One evening, Propst receive a call from his wife, who said Pruitt was sitting in a car outside their driveway. Pruitt waited in the driveway from 7 p.m. until midnight.
"That piqued my attention, so I decided to give him an interview," Propst said.
The only problem was, Propst already had made a hire and was just waiting for paperwork to clear. But he still gave Pruitt an interview.
Within 15 minutes, Propst knew Pruitt was his man.
"I just liked the fire in his eyes," Propst said. "He was very determined and just looked at you right in the eyes when he talked to you. That's what I liked about him."

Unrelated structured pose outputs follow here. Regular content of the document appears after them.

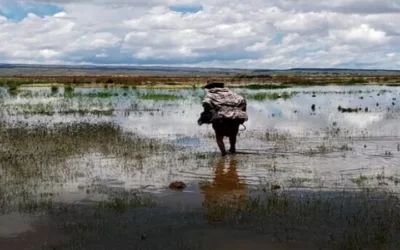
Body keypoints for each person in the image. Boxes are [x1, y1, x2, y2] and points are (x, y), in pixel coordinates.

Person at [197, 80, 248, 156]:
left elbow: (206, 103)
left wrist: (207, 115)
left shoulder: (210, 95)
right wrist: (241, 113)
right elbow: (243, 101)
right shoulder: (232, 93)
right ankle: (232, 149)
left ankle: (224, 154)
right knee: (233, 134)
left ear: (210, 87)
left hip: (221, 117)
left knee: (219, 137)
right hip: (236, 116)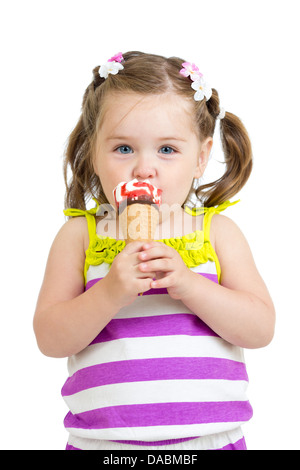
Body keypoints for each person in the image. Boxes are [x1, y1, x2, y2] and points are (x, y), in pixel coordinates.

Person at [33, 51, 275, 451]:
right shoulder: (80, 237)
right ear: (94, 154)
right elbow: (50, 338)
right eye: (124, 149)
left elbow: (260, 328)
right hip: (104, 444)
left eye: (167, 150)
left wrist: (190, 285)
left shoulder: (217, 233)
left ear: (200, 158)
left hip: (210, 442)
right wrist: (109, 292)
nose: (144, 169)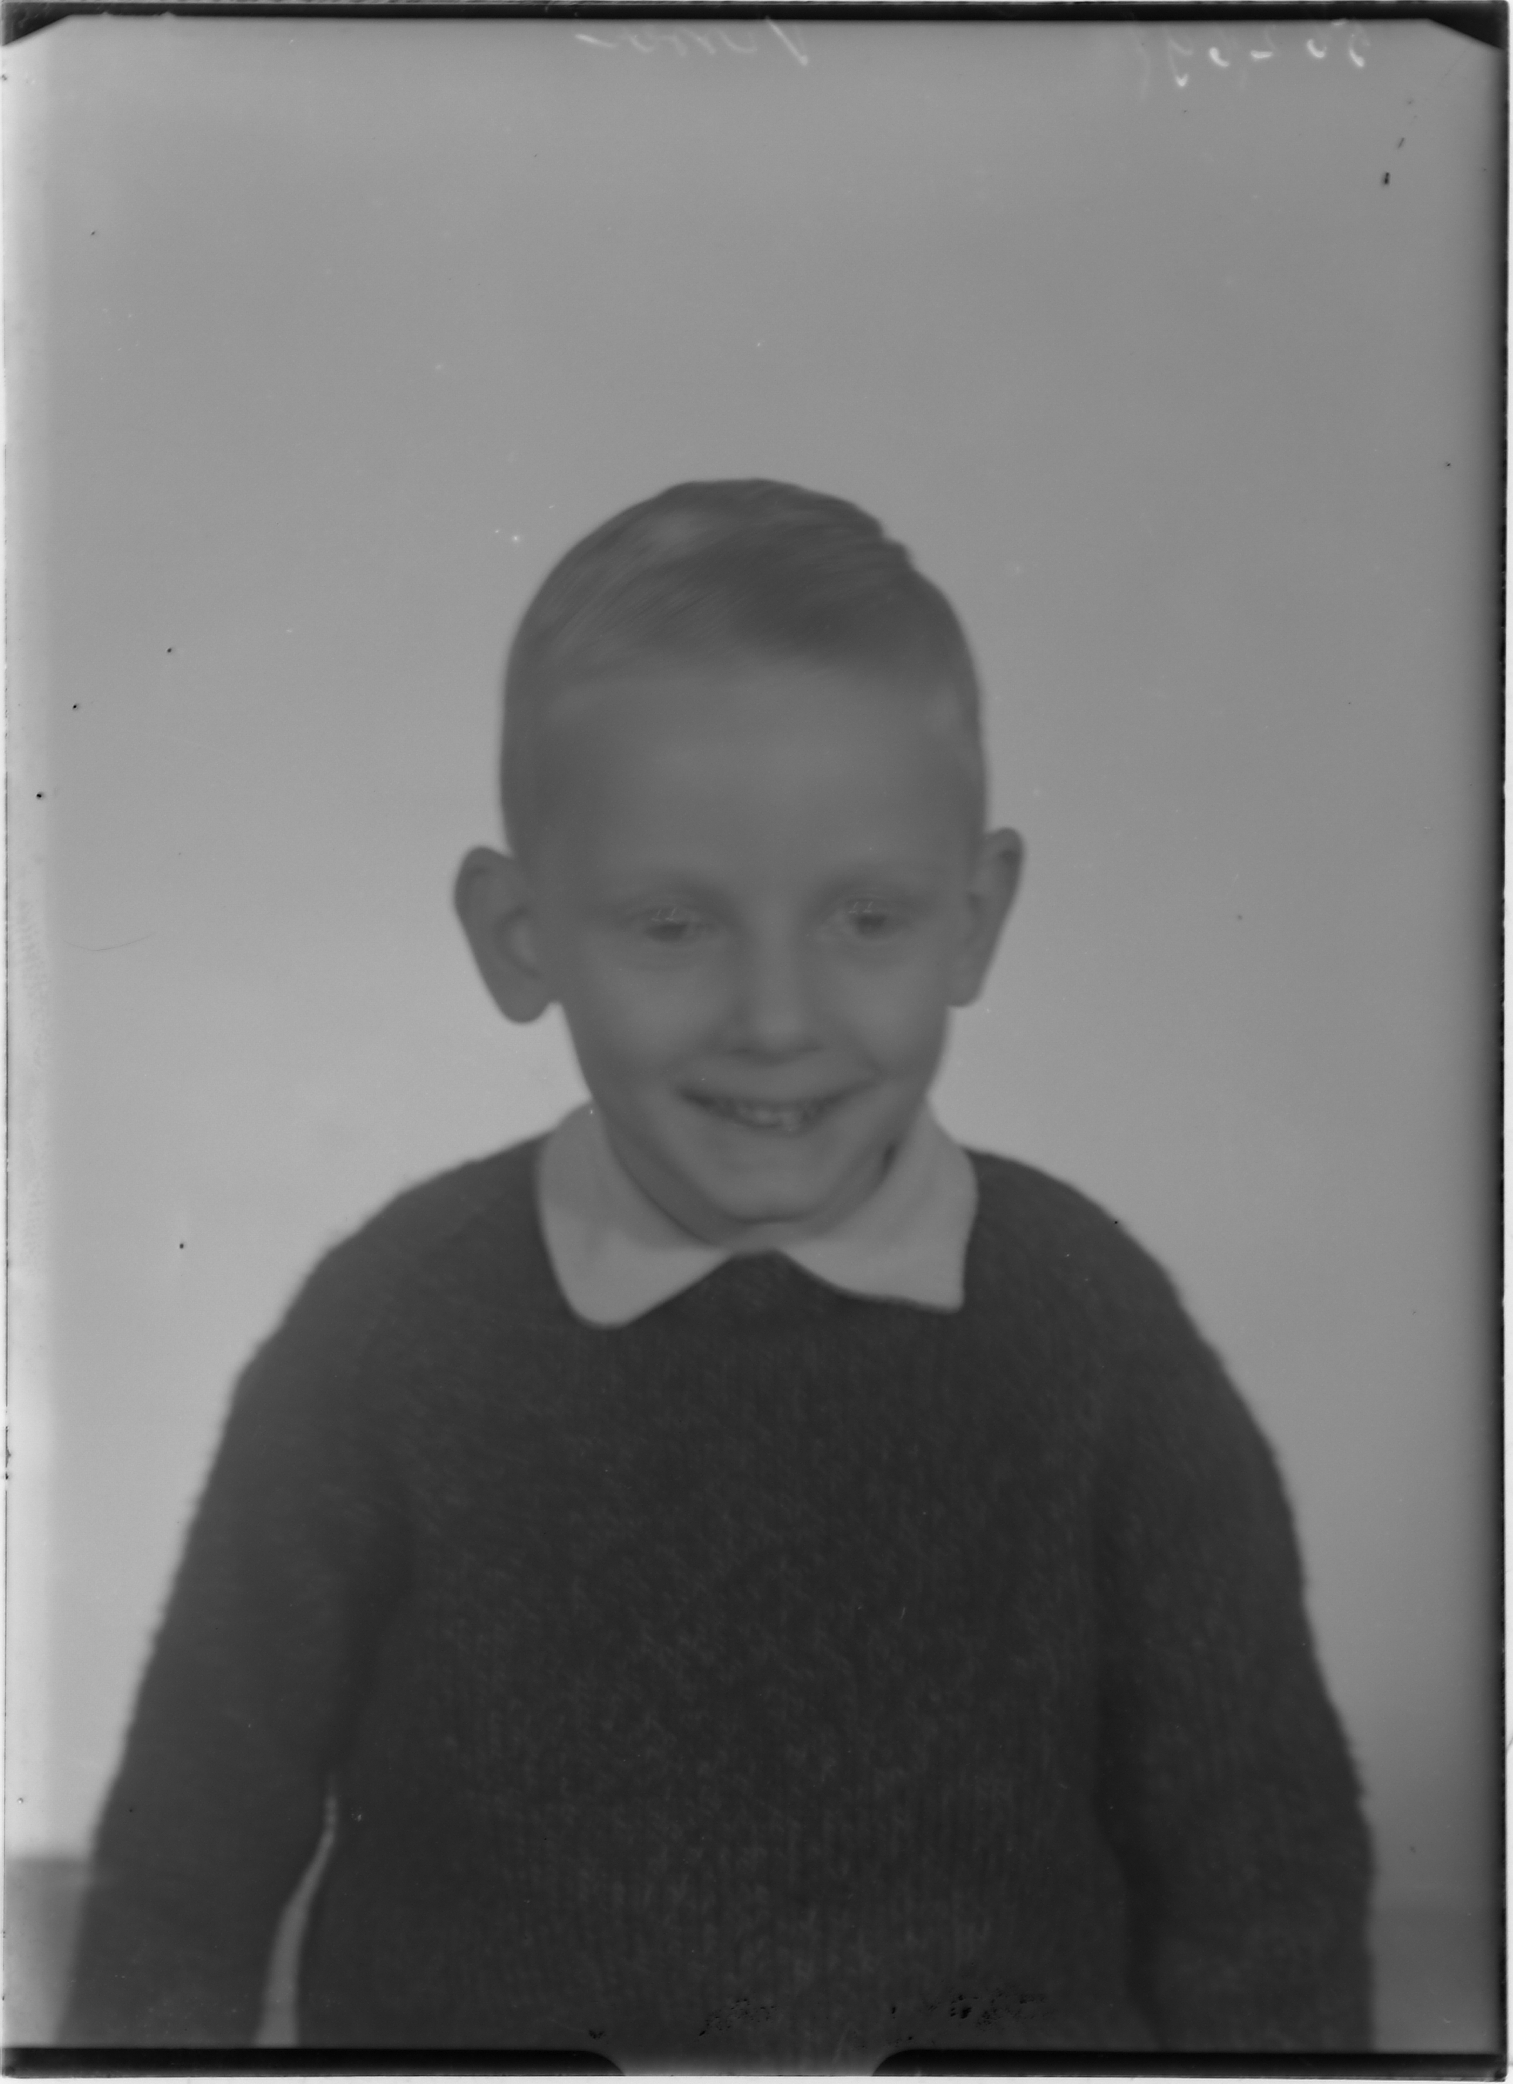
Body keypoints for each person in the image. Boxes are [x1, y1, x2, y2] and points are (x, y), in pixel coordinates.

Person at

Pruitt moved up to defensive coordinator a year later. His energy and interpersonal skills were eventually noticed by Alabama's Nick Saban, who brought him on as the team's director of player personnel.
A former defensive back at Middle Tennessee State and Alabama, Pruitt was promoted to defensive backs coach.
FSU coach Jimbo Fisher decided to take a chance on Pruitt this past offseason after coordinator Mark Stoops took a head coaching job at Kentucky.
Just as he dazzled Propst, Pruitt wowed Fisher. Any question Fisher had, Pruitt had the right answer.
"You could see how he could piece the whole thing together," Fisher said. "Very quick in his answers, very decisive with the things he liked. Very similar to my philosophies in a lot of ways."
Pruitt brought a new defensive scheme with him to FSU, implementing a versatile, complex style that could theoretically matchup with any type of offense.
"I mean at first coming from a different defense from Coach Stoops, there's definitely a little tension there in the beginning and throughout spring and all that," FSU safety Terrence Brooks said. "It was hard getting all the things down first."
Once they got it though, they got it. FSU players took to Pruitt's genuine and raw coaching style.
"He can get on you hard, then cover it up and make feel like a million dollars," Propst said. "He'll be on you so hard, you'll feel like you're lower than ground. Then on the next sentence, he can bring it right back up. That's why so good at what he does."
FSU fields the country's top scoring defense and passing defense, and leads the nation in interceptions.
Pruitt and his stingy defense face a tall task. Auburn, with its fast-paced, spread-option offense, averages 40 points per game.
For the kid who fondly watched his father's high school practices, it's a challenge he's been hoping for.
"Eight years ago I'm lining off fields, I'm washing practice uniforms, I'm going to pick guys up," Pruitt said. "To sit here and say I'm going to be here today, no, I didn't dream of it."